Setelah resmi menjadi seorang mualaf, hari-harinya ia isi dengan belajar shalat wajib lima waktu. Semua itu, ia pelajari secara autodidak, baik melalui bukubuku agama maupun melihat secara langsung gerakan orang shalat. "Saya awalnya belajar shalat dari buku. Lalu, saya catat. Suatu hari, ketika ikut shalat berjamaah, catatan saya bawa. Sambil mengikuti shalat berjamaah, saya memerhatikan catatan tersebut. Akibatnya, jamaah di samping saya bingung dengan tindakan saya," ujar Sugen mengingat memori masa lalunya belajar Islam.

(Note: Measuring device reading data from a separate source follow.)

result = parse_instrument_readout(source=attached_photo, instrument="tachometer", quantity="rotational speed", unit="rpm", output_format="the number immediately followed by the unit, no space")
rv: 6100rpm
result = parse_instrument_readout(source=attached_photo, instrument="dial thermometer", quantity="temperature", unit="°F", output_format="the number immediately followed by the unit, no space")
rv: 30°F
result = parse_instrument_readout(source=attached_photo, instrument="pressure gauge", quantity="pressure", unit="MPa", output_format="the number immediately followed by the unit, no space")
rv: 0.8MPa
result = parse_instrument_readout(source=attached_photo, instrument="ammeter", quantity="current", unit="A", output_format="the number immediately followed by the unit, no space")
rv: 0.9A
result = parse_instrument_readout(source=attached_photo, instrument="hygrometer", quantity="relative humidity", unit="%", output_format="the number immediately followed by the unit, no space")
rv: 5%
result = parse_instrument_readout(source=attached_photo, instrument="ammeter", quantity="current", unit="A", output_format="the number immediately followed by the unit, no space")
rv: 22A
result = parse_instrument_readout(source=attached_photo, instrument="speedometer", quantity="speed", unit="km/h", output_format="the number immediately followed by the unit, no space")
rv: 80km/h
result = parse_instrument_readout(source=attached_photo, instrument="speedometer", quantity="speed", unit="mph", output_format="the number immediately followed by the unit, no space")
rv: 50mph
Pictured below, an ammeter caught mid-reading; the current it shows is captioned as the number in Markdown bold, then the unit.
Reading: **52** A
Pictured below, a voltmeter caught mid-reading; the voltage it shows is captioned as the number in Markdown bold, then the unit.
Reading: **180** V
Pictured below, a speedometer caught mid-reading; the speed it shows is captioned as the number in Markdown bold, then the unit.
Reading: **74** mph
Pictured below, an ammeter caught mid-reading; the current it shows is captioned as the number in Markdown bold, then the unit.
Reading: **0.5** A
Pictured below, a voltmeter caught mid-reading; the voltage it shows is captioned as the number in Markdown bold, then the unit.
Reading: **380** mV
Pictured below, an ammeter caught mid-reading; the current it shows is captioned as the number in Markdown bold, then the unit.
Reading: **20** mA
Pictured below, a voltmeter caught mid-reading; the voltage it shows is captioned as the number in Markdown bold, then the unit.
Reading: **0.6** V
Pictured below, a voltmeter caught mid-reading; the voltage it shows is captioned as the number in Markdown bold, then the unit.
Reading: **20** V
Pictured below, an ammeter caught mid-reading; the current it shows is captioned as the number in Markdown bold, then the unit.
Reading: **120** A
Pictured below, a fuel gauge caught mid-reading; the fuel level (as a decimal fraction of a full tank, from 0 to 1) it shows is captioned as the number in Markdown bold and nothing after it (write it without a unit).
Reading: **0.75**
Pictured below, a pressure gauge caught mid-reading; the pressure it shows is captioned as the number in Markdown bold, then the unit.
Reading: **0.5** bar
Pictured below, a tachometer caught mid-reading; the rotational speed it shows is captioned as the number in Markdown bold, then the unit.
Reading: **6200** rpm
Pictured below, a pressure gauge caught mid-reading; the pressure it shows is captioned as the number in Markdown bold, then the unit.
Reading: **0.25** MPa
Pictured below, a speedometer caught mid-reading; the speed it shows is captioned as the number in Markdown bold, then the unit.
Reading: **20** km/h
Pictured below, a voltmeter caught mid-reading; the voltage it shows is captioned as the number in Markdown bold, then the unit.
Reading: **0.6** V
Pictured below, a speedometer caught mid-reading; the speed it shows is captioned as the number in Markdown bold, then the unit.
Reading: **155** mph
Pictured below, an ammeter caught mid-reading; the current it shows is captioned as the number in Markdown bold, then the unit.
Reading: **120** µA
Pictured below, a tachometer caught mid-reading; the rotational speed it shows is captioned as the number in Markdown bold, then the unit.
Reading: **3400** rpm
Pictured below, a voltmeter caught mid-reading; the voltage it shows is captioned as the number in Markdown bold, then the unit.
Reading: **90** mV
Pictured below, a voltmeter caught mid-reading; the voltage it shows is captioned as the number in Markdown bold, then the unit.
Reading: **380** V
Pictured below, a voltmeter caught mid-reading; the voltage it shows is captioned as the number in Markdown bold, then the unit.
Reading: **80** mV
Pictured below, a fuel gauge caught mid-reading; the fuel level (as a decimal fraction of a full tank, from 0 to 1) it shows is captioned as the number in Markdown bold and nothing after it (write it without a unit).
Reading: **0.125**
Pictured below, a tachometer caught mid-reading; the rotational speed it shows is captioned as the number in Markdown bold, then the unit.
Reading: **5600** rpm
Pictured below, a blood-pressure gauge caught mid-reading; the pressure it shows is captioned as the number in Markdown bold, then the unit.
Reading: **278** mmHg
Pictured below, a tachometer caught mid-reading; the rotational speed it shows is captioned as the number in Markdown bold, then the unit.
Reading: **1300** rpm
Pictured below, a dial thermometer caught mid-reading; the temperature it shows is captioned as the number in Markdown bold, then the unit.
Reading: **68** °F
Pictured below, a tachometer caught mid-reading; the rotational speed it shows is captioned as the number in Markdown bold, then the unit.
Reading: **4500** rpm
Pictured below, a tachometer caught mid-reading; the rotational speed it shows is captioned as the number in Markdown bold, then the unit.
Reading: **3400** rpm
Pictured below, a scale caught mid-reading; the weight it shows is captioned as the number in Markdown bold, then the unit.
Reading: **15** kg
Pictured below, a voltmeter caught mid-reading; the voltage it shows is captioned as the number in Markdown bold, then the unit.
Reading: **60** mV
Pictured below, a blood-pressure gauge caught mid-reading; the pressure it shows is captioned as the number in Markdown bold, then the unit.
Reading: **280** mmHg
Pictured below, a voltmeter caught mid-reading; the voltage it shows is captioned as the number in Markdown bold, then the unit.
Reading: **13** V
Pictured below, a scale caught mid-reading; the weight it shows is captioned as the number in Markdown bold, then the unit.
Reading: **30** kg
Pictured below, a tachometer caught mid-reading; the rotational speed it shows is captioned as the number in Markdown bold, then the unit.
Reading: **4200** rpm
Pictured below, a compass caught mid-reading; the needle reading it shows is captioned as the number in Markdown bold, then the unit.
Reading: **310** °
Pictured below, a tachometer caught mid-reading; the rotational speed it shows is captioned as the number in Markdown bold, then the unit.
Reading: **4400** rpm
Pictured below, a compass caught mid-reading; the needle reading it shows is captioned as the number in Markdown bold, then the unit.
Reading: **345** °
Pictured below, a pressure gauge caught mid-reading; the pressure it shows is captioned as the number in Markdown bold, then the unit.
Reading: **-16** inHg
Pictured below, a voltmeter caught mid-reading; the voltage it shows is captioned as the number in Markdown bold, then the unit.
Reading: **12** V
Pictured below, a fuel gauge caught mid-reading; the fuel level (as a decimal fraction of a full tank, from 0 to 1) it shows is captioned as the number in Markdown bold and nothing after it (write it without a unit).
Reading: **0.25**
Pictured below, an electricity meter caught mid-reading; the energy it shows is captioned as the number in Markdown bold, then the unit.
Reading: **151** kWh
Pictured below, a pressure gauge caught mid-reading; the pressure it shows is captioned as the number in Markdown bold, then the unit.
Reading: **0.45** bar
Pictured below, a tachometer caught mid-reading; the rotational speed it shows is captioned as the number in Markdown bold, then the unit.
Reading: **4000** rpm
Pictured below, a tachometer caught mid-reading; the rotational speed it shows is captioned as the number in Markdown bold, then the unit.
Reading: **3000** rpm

Awalnya, Sugen adalah pemeluk Hindu. Ayahnya adalah warga Indonesia keturunan India, sementara sang ibu keturunan Arab. Meski kedua orang tuanya menikah secara Islam, namun menurutnya, dalam keseharian mereka tidak pernah menjalankan kewajiban sebagai seorang Muslim. Bahkan, dalam perjalanannya, ibunya memilih untuk menjadi pemeluk Hindu. Keyakinan yang dianut sang ibu ini pun diikuti oleh Sugen dan ketiga orang adiknya.
Ketika mengenyam pendidikan di bangku kuliah, ia sempat berpindah keyakinan ke agama Katolik. Hal ini dikarenakan ia mempunyai seorang pacar beragama Katolik. "Saya sempat dibaptis dan mendapat nama baptis Franciscus Xaverius," ujarnya.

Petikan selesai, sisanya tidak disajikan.